Another example of Big Data management in the telecom industry comes from Nokia. They store and analyse the massive volume of data from their manufactured mobile phones. To paint a fair picture of Nokia’s Big Data, they manage 100 TB of structured data along with 500+ TB of semi-structured data. Hadoop Distributed Framework System provided by Cloudera manages all variety of Nokia’s data and processes it in a scale of petabytes.
Hadoop in Retail Sector:
With the ever-increasing interaction over social media and retail channels, customers are comparing products, services and prices for multiple online and store retailers.
With this kind of behaviour, consumers can quickly shift from one retailer to another, which makes it absolutely essential for companies in the retail sector to tap this information and keep track of the leaks in the sales funnel.
It is necessary for a retail company to tap retail big data analytics, using Hadoop to understand customer’s purchase behaviour.
Big Data and Hadoop are being used in the retail industry for the following use cases:
- Retail analytics for inventory forecasting.
- Retail analytics for dynamic pricing of products.
- Retail analytics for supply chain efficiency.
- Retail analytics for targeted and customized promotion and marketing.
- Retail analytics in fraud detection and prevention.
Hadoop in the Healthcare Sector:
No other industry has benefited from the use of Hadoop as much as the Healthcare industry has.
Healthcare industry leverages Big Data for curing diseases, reducing medical cost, predicting and managing epidemics and maintaining the quality of human life by keeping track of large scale health indexes and metrics.
The big data generated in the healthcare sector is mainly due to patient record keeping and regulatory requirements.
McKinsey projected that efficient usage of Big Data and Hadoop in the healthcare industry can reduce the data warehousing expenses by $300-$500 billion globally. The data generated by electronic health devices is difficult to analyse using traditional database management systems. Complexity and volume of the healthcare data is the primary driving force behind the transition from legacy systems to Hadoop in the healthcare industry. Using Hadoop on such scale of data helps in easy and quick data representation, database design, clinical decision analytics, data querying and fault tolerance.
Hadoop in the Financial Sector:
After the economic recession, most of the financial institutions and national monetary associations started maintaining a single Hadoop Cluster containing more than petabytes of financial data aggregated from multiple enterprise and legacy database systems.
Along with aggregating, banks and financial institutions started pulling in other data sources - such as customer call records, chat and weblogs, email correspondence and others. When such unprecedented scale of data is analysed with the assistance of Hadoop, MapReduce and techniques like sentiment analysis, text processing, pattern matching, graph creating; banks were able to identify the same customers across different sources along with accurate risk assessment.
Predicting market behaviour is another classic problem in the financial sector.

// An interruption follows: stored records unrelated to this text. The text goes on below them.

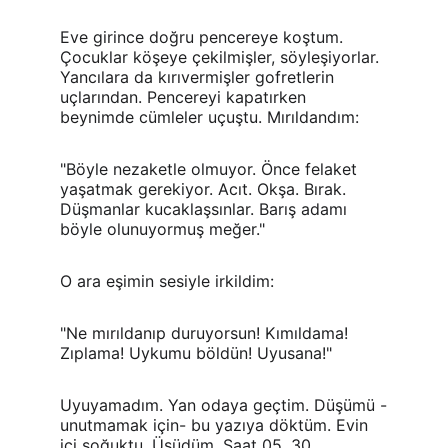
Eve girince doğru pencereye koştum. 
Çocuklar köşeye çekilmişler, söyleşiyorlar. 
Yancılara da kırıvermişler gofretlerin 
uçlarından. Pencereyi kapatırken 
beynimde cümleler uçuştu. Mırıldandım:
"Böyle nezaketle olmuyor. Önce felaket 
yaşatmak gerekiyor. Acıt. Okşa. Bırak. 
Düşmanlar kucaklaşsınlar. Barış adamı 
böyle olunuyormuş meğer."
O ara eşimin sesiyle irkildim:
"Ne mırıldanıp duruyorsun! Kımıldama! 
Zıplama! Uykumu böldün! Uyusana!"
Uyuyamadım. Yan odaya geçtim. Düşümü -
unutmamak için- bu yazıya döktüm. Evin 
içi soğuktu. Üşüdüm. Saat 05. 30. 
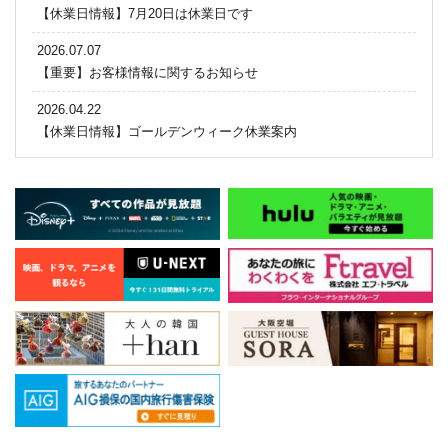
【休業日情報】7月20日は休業日です
2026.07.07
【重要】お客様情報に関するお知らせ
2026.04.22
【休業日情報】ゴールデンウィーク休業案内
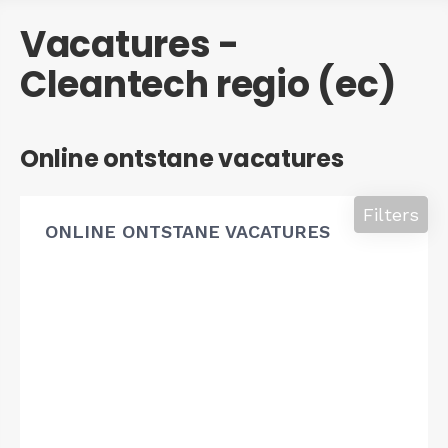
Vacatures -
Cleantech regio (ec)
Online ontstane vacatures
Filters
ONLINE ONTSTANE VACATURES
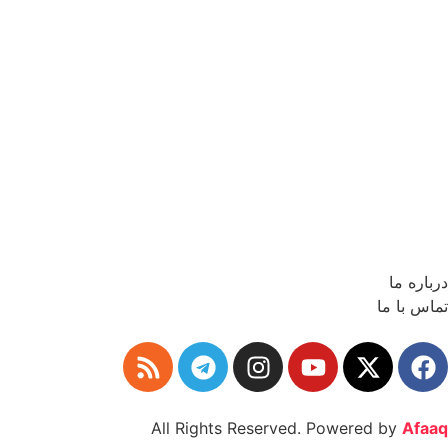
درباره ما
تماس با ما
All Rights Reserved. Powered by
Afaaq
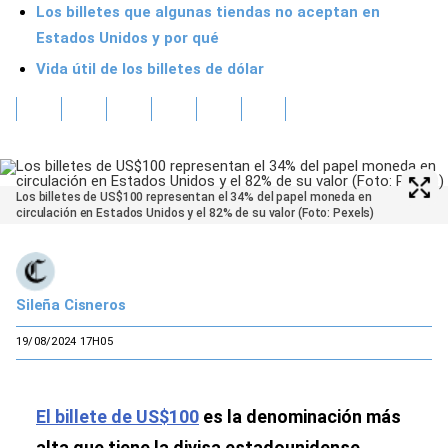
Los billetes que algunas tiendas no aceptan en
Estados Unidos y por qué
Vida útil de los billetes de dólar
Los billetes de US$100 representan el 34% del papel moneda en
circulación en Estados Unidos y el 82% de su valor (Foto: Pexels)
Sileña Cisneros
19/08/2024 17H05
El billete de US$100
es la denominación más
alta que tiene la divisa estadounidense,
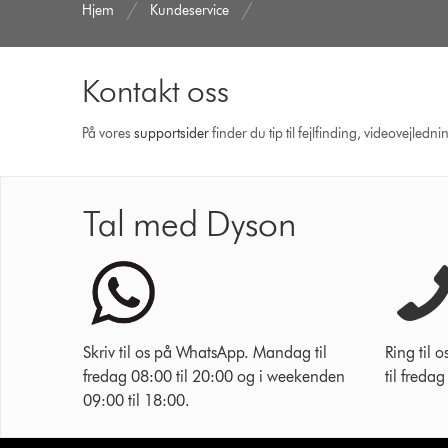
Hjem
Kundeservice
Kontakt oss
På vores
support­sider
finder du tip til fejlfinding, video­vejle
Tal med Dyson
Skriv til os på WhatsApp. Mandag til
Ring til
fredag 08:00 til 20:00 og i weekenden
til freda
09:00 til 18:00.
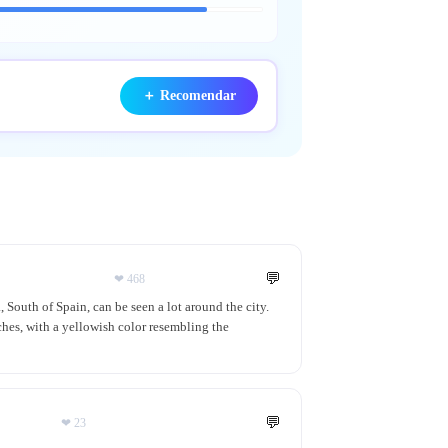
＋
Recomendar
💬
❤
468
, South of Spain, can be seen a lot around the city.
ches, with a yellowish color resembling the
💬
❤
23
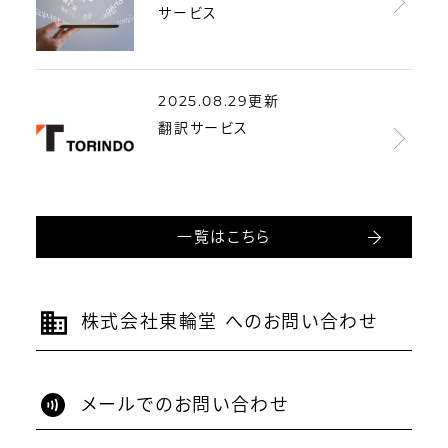
サービス
2025.08.29更新
翻訳サービス
一覧はこちら
株式会社東輪堂 へのお問い合わせ
メールでのお問い合わせ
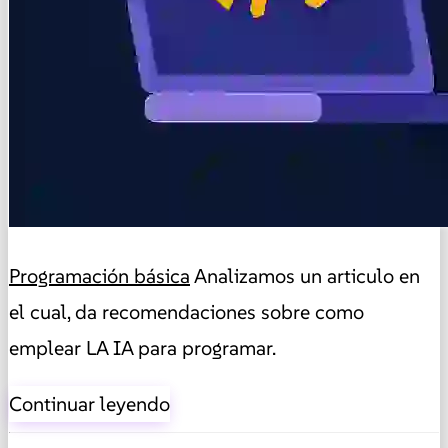
Programación básica
Analizamos un articulo en
el cual, da recomendaciones sobre como
emplear LA IA para programar.
Continuar leyendo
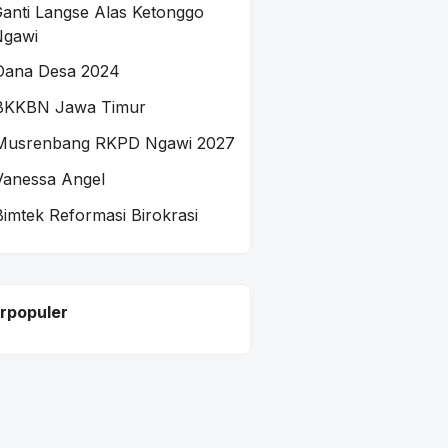
anti Langse Alas Ketonggo
Ngawi
Dana Desa 2024
BKKBN Jawa Timur
Musrenbang RKPD Ngawi 2027
Vanessa Angel
Bimtek Reformasi Birokrasi
rpopuler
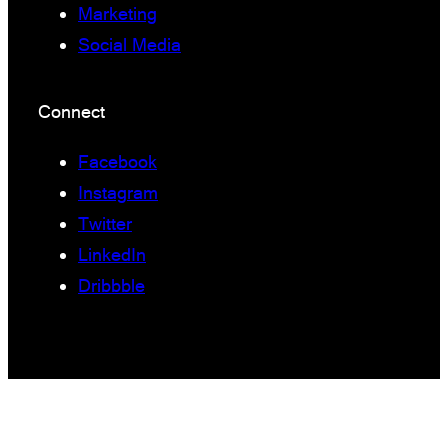
Marketing
Social Media
Connect
Facebook
Instagram
Twitter
LinkedIn
Dribbble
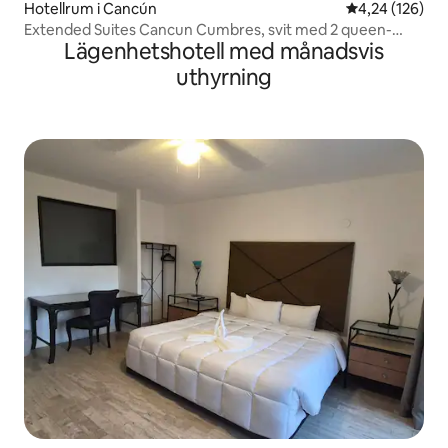
Hotellrum i Cancún
4,24 av 5 i ge
4,24 (126)
Extended Suites Cancun Cumbres, svit med 2 queen-
Lägenhetshotell med månadsvis
size-sängar
uthyrning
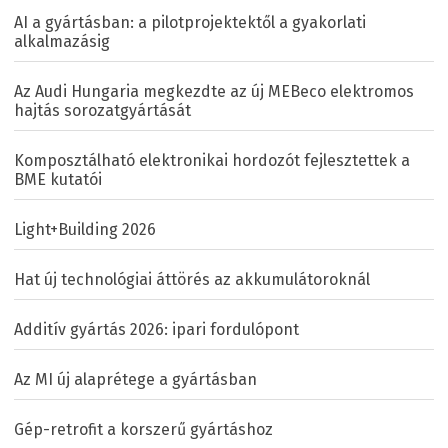
AI a gyártásban: a pilotprojektektől a gyakorlati
alkalmazásig
Az Audi Hungaria megkezdte az új MEBeco elektromos
hajtás sorozatgyártását
Komposztálható elektronikai hordozót fejlesztettek a
BME kutatói
Light+Building 2026
Hat új technológiai áttörés az akkumulátoroknál
Additív gyártás 2026: ipari fordulópont
Az MI új alaprétege a gyártásban
Gép-retrofit a korszerű gyártáshoz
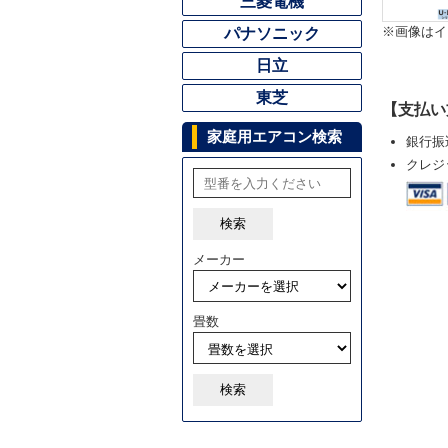
三菱電機
※画像はイ
パナソニック
日立
東芝
【支払い
家庭用エアコン検索
銀行振
クレジ
検索
メーカー
畳数
検索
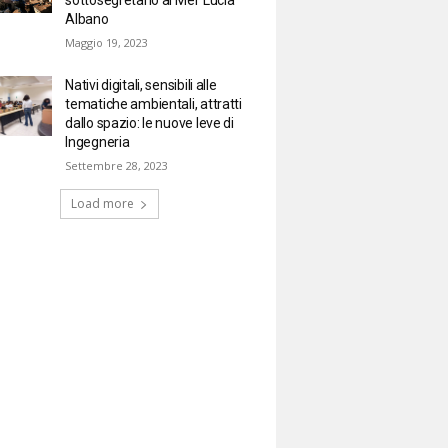
Albano
Maggio 19, 2023
Nativi digitali, sensibili alle
tematiche ambientali, attratti
dallo spazio: le nuove leve di
Ingegneria
Settembre 28, 2023
Load more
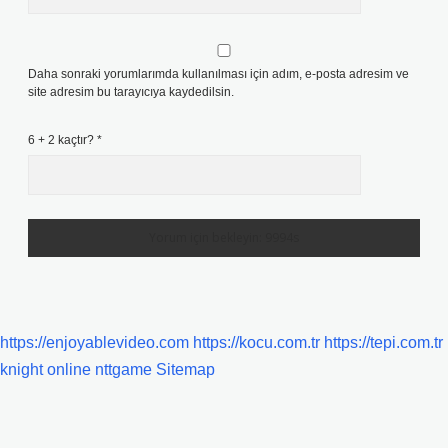
Daha sonraki yorumlarımda kullanılması için adım, e-posta adresim ve
site adresim bu tarayıcıya kaydedilsin.
6 + 2 kaçtır?
*
https://enjoyablevideo.com
https://kocu.com.tr
https://tepi.com.tr
knight online
nttgame
Sitemap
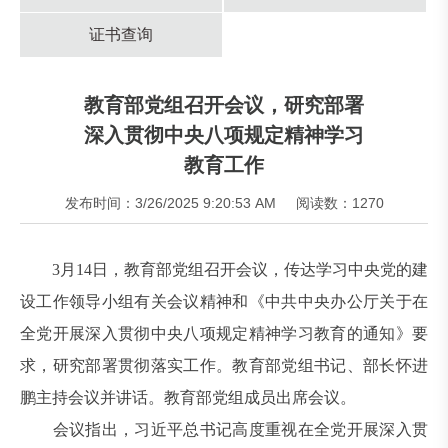
证书查询
教育部党组召开会议，研究部署
深入贯彻中央八项规定精神学习
教育工作
发布时间：3/26/2025 9:20:53 AM
阅读数：1270
3月14日，教育部党组召开会议，传达学习中央党的建
设工作领导小组有关会议精神和《中共中央办公厅关于在
全党开展深入贯彻中央八项规定精神学习教育的通知》要
求，研究部署贯彻落实工作。教育部党组书记、部长怀进
鹏主持会议并讲话。教育部党组成员出席会议。
会议指出，习近平总书记高度重视在全党开展深入贯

Different market sources such as stock exchanges, banks, revenue and proceeds department, securities market - hold a massive volume of data themselves but their performance is interdependent. Hadoop provides the technological backbone by creating a platform where data from such sources can be compiled and processed in real-time.
Morgan Stanley with assets over 350 billion is one of the world’s biggest financial services organizations. It relies on the Hadoop framework to make industry critical investment decisions. Hadoop provides scalability and better results through its administrator and can manage petabytes of data which is not possible with traditional database systems.